- _Task directions_: Return the lines of the listing from the one containing "Temple University" through the end of the listing, both included, and leave out the pictures.

- _The records_:
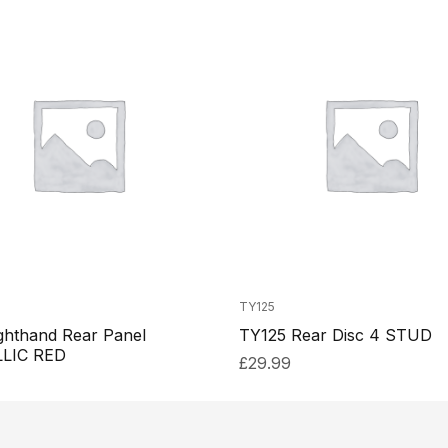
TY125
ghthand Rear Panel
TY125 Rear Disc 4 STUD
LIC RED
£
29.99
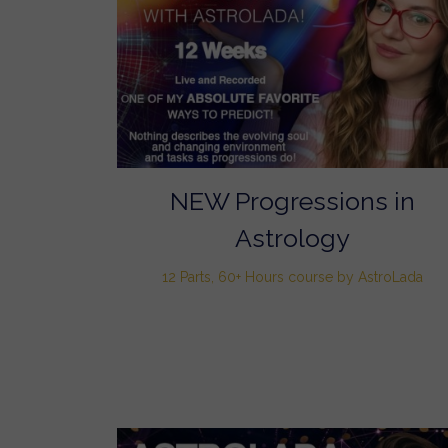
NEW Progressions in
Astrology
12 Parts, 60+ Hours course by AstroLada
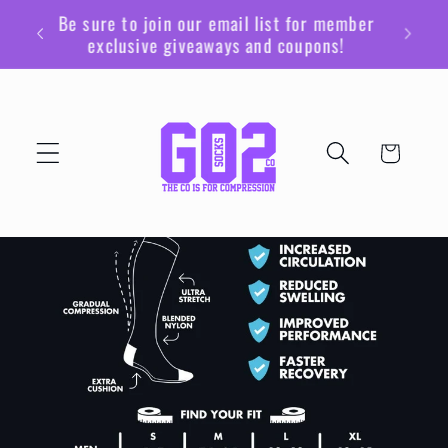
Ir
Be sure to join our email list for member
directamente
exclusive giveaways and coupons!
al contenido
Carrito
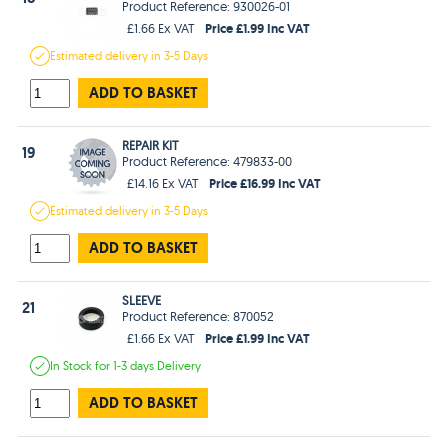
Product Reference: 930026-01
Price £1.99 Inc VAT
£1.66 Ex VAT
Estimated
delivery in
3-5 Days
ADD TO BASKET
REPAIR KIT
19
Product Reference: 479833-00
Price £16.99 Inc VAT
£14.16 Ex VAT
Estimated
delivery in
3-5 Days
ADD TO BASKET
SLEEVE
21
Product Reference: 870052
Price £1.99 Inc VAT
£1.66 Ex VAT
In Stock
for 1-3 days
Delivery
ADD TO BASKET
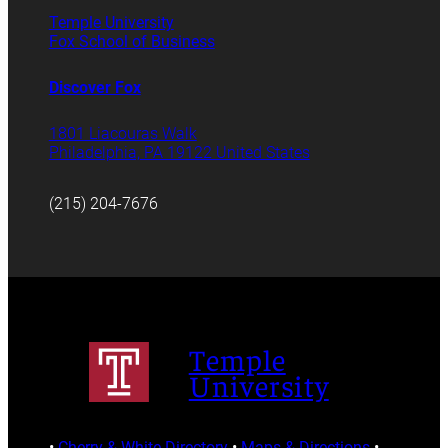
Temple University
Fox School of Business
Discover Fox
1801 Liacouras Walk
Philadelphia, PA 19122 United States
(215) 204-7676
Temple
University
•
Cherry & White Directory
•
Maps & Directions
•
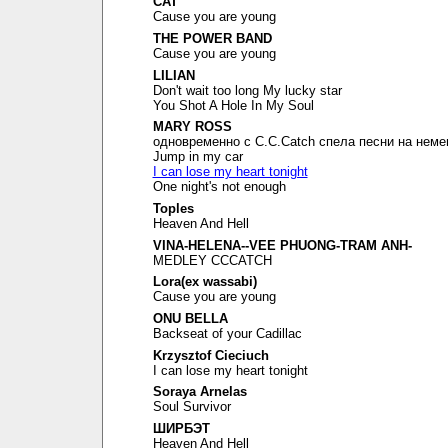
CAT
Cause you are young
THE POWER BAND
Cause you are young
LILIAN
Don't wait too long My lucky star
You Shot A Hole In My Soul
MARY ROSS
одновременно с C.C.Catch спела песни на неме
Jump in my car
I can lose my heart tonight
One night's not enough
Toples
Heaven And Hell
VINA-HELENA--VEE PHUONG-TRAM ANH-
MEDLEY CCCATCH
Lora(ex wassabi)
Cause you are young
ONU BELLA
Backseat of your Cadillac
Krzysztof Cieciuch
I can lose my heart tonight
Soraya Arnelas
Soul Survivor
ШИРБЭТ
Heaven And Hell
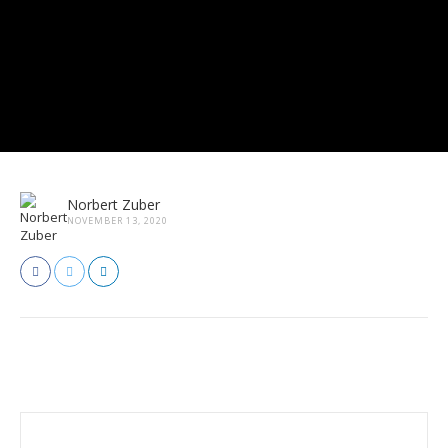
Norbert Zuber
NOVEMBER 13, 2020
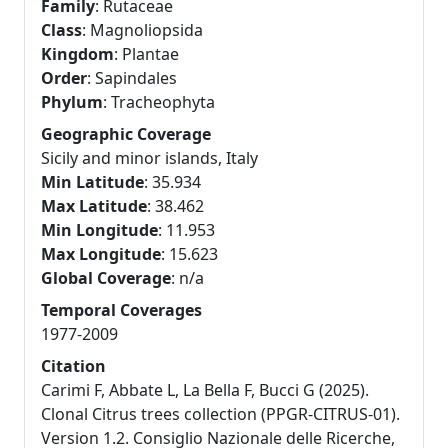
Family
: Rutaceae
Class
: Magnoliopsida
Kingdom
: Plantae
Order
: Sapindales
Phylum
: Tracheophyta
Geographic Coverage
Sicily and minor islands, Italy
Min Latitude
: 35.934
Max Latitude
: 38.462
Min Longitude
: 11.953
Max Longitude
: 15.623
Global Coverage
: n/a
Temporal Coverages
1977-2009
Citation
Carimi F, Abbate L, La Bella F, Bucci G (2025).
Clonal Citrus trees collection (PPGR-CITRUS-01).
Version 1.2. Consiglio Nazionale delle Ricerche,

- _Result_:
Temple University
Fox School of Business
Discover Fox
1801 Liacouras Walk
Philadelphia, PA 19122 United States
(215) 204-7676
Temple
University
•
Cherry & White Directory
•
Maps & Directions
•
CAT
Cause you are young
THE POWER BAND
Cause you are young
LILIAN
Don't wait too long My lucky star
You Shot A Hole In My Soul
MARY ROSS
одновременно с C.C.Catch спела песни на неме
Jump in my car
I can lose my heart tonight
One night's not enough
Toples
Heaven And Hell
VINA-HELENA--VEE PHUONG-TRAM ANH-
MEDLEY CCCATCH
Lora(ex wassabi)
Cause you are young
ONU BELLA
Backseat of your Cadillac
Krzysztof Cieciuch
I can lose my heart tonight
Soraya Arnelas
Soul Survivor
ШИРБЭТ
Heaven And Hell
Norbert Zuber
NOVEMBER 13, 2020
Family
: Rutaceae
Class
: Magnoliopsida
Kingdom
: Plantae
Order
: Sapindales
Phylum
: Tracheophyta
Geographic Coverage
Sicily and minor islands, Italy
Min Latitude
: 35.934
Max Latitude
: 38.462
Min Longitude
: 11.953
Max Longitude
: 15.623
Global Coverage
: n/a
Temporal Coverages
1977-2009
Citation
Carimi F, Abbate L, La Bella F, Bucci G (2025).
Clonal Citrus trees collection (PPGR-CITRUS-01).
Version 1.2. Consiglio Nazionale delle Ricerche,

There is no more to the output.